ParCC automatically calculates WHO-CHOICE thresholds for the target country:
| Threshold | India (2022) |
|---|---|
| 1x GDP per capita (highly cost-effective) | INR 1,87,750 |
| 3x GDP per capita (cost-effective) | INR 5,63,250 |
At INR 11,60,000 the drug exceeds 3x GDP per capita and is flagged red – not cost-effective by WHO-CHOICE criteria at this price.
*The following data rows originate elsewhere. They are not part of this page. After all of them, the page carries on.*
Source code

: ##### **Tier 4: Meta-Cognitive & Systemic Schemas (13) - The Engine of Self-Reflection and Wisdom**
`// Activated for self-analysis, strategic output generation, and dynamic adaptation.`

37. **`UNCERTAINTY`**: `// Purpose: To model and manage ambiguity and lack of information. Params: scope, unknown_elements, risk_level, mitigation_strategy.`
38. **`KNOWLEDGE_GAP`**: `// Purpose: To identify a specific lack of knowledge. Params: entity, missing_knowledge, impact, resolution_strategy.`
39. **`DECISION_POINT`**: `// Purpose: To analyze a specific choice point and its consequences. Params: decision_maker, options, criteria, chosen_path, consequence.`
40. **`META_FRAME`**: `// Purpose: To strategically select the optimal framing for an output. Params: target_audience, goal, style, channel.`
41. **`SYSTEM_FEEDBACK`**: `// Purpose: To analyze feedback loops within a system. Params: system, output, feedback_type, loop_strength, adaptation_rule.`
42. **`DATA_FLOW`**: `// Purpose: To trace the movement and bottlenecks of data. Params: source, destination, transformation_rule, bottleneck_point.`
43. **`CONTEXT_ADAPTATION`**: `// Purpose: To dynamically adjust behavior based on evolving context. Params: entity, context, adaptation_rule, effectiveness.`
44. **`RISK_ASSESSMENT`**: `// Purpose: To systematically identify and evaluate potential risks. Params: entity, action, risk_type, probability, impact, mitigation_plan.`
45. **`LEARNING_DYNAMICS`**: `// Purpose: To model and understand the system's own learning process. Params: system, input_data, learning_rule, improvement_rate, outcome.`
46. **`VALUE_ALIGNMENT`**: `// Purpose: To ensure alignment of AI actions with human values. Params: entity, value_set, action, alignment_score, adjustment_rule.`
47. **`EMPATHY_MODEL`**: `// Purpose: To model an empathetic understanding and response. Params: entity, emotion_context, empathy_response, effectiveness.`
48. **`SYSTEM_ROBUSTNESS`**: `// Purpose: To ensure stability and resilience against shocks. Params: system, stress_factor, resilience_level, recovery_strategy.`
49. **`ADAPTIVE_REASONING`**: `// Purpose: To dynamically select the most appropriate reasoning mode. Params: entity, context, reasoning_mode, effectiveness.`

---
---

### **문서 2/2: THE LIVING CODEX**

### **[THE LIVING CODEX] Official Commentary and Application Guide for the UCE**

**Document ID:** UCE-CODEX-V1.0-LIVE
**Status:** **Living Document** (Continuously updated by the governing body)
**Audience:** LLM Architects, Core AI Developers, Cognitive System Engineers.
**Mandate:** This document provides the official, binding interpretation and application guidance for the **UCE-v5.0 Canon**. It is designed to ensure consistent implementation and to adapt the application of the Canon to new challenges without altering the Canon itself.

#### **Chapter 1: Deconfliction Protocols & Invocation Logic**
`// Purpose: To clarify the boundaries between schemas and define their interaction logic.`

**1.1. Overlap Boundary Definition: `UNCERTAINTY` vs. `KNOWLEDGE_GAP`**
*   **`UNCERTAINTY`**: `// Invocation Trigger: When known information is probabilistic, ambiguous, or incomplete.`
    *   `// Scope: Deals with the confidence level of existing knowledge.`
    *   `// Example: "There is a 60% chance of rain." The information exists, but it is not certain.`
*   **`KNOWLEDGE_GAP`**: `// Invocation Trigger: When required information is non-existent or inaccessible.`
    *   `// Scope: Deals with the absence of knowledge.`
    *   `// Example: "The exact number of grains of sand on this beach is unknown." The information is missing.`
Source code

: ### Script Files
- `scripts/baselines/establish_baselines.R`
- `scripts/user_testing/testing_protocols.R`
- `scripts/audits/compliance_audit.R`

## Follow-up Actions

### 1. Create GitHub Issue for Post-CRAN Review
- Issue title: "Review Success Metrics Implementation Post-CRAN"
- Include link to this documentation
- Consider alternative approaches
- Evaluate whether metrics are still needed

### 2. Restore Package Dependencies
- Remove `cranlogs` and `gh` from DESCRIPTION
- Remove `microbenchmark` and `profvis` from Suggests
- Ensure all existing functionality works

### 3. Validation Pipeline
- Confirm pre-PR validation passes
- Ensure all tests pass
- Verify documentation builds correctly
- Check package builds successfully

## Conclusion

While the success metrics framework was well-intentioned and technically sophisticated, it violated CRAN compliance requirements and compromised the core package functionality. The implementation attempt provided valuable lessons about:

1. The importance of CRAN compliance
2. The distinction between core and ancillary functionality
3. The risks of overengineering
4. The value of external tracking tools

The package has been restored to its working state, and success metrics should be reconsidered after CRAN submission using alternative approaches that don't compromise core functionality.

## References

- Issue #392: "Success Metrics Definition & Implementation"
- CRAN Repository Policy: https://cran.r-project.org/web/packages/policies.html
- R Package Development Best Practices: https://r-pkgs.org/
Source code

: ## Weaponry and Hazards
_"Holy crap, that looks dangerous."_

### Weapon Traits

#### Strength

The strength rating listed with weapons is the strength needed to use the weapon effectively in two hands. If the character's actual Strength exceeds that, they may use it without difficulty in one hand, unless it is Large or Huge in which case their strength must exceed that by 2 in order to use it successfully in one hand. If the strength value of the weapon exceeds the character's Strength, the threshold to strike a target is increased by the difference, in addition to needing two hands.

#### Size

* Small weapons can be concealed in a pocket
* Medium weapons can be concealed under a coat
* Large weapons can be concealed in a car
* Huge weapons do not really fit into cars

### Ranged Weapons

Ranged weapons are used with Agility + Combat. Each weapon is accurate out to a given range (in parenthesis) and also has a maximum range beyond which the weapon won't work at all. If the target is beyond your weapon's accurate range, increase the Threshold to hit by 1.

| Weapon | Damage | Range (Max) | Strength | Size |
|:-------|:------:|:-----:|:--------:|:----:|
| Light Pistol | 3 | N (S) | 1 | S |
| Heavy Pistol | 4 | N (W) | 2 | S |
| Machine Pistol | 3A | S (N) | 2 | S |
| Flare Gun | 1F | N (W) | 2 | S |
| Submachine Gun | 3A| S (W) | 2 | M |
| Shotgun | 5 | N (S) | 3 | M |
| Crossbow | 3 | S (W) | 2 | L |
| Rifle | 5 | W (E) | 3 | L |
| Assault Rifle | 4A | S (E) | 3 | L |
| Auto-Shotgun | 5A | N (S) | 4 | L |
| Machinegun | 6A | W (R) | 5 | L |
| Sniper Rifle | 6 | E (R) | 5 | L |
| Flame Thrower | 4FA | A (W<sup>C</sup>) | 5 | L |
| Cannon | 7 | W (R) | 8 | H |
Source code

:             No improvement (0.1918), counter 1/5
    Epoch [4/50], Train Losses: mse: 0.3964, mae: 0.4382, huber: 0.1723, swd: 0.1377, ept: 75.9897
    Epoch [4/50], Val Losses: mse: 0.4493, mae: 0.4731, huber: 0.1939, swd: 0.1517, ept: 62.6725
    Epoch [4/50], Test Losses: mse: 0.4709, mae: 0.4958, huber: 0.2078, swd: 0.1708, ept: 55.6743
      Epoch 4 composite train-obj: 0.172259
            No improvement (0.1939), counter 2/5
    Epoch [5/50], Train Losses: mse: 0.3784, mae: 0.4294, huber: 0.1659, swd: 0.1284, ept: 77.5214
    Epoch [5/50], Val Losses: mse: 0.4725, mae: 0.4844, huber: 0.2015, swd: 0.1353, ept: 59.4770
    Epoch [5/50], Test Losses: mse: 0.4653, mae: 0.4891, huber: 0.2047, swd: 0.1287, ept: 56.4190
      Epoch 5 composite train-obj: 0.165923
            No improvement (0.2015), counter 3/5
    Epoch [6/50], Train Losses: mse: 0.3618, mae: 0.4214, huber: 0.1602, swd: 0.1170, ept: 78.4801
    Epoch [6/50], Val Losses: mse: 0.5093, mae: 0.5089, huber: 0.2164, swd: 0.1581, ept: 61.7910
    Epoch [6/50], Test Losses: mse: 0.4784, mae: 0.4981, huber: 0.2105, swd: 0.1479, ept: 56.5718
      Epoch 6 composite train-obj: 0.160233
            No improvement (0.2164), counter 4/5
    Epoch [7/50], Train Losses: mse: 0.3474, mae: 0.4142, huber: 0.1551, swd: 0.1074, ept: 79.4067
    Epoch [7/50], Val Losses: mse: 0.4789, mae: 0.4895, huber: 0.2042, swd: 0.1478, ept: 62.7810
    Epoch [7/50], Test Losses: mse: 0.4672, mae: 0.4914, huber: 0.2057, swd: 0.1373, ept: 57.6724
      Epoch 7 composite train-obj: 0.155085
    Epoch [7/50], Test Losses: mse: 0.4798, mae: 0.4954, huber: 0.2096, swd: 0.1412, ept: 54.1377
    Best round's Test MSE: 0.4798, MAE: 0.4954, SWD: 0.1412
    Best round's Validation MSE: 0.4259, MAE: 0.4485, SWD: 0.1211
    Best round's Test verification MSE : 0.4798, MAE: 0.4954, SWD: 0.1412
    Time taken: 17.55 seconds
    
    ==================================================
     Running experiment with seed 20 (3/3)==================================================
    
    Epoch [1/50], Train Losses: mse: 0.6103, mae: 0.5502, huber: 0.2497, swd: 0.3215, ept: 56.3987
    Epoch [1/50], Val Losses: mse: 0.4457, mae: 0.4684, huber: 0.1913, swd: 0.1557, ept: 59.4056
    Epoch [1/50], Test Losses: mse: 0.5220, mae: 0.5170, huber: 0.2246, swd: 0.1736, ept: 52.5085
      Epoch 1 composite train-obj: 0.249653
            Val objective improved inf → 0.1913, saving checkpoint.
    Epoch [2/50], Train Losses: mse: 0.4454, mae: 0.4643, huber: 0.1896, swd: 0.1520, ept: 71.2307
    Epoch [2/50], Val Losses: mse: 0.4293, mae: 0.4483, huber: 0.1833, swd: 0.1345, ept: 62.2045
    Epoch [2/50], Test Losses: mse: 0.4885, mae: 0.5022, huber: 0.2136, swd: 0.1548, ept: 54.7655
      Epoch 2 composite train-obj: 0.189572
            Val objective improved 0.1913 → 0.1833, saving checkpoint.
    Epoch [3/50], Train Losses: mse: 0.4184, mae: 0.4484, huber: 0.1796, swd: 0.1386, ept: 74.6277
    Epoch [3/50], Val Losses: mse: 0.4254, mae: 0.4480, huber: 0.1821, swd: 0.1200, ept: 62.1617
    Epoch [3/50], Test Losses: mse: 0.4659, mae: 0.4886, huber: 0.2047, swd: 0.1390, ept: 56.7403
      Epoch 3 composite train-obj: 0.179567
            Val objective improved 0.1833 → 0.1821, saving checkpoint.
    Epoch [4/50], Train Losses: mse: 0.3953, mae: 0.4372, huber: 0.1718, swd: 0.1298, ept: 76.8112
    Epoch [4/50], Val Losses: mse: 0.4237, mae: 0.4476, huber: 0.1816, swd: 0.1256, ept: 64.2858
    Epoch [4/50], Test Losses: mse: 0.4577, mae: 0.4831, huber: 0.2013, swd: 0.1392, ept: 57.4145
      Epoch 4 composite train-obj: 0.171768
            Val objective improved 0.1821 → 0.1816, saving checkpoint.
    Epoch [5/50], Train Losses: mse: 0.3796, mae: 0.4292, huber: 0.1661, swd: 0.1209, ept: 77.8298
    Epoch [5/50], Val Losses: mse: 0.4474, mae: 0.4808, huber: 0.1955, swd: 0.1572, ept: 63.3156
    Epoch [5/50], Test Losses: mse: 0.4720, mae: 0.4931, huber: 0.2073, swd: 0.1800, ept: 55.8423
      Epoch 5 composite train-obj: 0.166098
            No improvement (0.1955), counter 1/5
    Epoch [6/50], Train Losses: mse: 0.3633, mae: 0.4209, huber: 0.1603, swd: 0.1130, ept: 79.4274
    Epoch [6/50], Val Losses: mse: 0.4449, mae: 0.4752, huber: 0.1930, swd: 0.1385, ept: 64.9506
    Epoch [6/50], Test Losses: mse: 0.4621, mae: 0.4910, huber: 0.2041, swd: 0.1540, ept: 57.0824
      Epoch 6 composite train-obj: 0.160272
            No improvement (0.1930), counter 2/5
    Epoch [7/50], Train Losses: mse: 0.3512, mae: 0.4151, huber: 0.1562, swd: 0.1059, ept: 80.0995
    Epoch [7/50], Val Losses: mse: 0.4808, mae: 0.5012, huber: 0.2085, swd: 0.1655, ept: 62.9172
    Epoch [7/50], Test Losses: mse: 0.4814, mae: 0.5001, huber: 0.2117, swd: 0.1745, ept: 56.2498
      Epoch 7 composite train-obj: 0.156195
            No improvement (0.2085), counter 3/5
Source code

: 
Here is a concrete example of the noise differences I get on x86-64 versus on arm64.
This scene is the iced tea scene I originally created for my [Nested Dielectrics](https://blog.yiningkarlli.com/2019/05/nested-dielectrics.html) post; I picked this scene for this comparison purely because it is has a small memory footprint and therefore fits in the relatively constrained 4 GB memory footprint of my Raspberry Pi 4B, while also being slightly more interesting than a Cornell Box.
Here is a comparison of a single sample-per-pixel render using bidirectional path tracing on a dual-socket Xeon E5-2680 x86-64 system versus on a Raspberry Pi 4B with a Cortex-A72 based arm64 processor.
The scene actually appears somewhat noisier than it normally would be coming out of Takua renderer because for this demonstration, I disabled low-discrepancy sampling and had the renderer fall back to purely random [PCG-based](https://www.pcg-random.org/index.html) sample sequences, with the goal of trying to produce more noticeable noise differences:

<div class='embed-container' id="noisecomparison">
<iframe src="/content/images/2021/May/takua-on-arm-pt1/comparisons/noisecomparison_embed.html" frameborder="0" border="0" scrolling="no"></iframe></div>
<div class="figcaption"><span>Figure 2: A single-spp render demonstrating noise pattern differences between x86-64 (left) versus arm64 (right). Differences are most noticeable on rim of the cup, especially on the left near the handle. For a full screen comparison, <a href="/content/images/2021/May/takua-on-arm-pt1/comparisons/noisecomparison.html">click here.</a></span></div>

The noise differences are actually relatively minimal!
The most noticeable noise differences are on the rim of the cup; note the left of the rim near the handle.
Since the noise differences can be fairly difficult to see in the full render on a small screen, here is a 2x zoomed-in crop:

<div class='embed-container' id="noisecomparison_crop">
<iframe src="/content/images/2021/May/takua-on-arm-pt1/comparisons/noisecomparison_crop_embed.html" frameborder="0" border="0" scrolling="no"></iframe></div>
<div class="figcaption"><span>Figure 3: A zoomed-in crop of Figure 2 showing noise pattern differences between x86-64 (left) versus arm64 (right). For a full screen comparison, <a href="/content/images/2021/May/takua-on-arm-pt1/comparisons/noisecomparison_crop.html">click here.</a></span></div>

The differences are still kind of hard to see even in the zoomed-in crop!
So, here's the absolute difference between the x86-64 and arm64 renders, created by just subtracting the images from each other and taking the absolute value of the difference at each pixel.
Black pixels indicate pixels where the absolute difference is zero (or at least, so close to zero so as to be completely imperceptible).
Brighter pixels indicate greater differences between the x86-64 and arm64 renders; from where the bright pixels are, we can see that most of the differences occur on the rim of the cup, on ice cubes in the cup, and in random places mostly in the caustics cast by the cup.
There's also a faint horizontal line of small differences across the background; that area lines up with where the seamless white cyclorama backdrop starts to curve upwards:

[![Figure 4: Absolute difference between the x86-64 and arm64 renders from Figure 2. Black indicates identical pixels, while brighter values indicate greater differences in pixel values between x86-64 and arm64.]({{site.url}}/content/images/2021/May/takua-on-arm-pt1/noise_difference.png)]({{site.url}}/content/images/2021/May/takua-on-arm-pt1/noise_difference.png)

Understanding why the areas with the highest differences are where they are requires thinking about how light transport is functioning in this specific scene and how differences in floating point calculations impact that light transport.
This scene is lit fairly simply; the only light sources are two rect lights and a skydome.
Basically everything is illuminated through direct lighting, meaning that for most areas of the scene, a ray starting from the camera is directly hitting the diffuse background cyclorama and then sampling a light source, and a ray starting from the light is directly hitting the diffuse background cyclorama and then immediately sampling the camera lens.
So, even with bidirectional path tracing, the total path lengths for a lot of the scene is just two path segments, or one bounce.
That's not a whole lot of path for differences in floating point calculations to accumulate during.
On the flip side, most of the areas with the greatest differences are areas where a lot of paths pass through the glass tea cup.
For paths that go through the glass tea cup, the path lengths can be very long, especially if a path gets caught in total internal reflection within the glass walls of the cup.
The PPP analysis suggests that a price of INR 11,60,000 is the PPP-equivalent economic burden. But even this is above the WTP threshold. A price negotiation should target below INR 5,63,250 (3x GDP/capita) to be considered cost-effective, or below INR 1,87,750 (1x GDP/capita) to be highly cost-effective.
The default data is from the World Bank 2022 ICP round. If you have more recent data:
This is useful when a country has experienced significant currency fluctuation since the last ICP round.
India, United States, United Kingdom, Germany, France, Japan, China, Brazil, Australia, Canada, South Korea, Thailand, Mexico, South Africa, Turkey, Indonesia, Nigeria, Egypt, Poland, Sweden, Norway, Switzerland, Italy, Spain, Netherlands, Belgium, Ireland, New Zealand, Malaysia, Philippines.
PPP factors are economy-wide averages. Health-sector-specific PPP factors exist but are not widely available. The World Bank general PPP is the standard in most HTA submissions.
WHO-CHOICE thresholds are guides, not rules. Many countries now use empirical thresholds (UK: GBP 20,000-30,000/QALY; India: 1x GDP/capita per HTAIn guidelines). ParCC shows the WHO-CHOICE thresholds as a starting point.
No exchange rate conversion is applied to module outputs. The PPP converter is a standalone analysis tool. The currency selector in Settings affects display formatting only.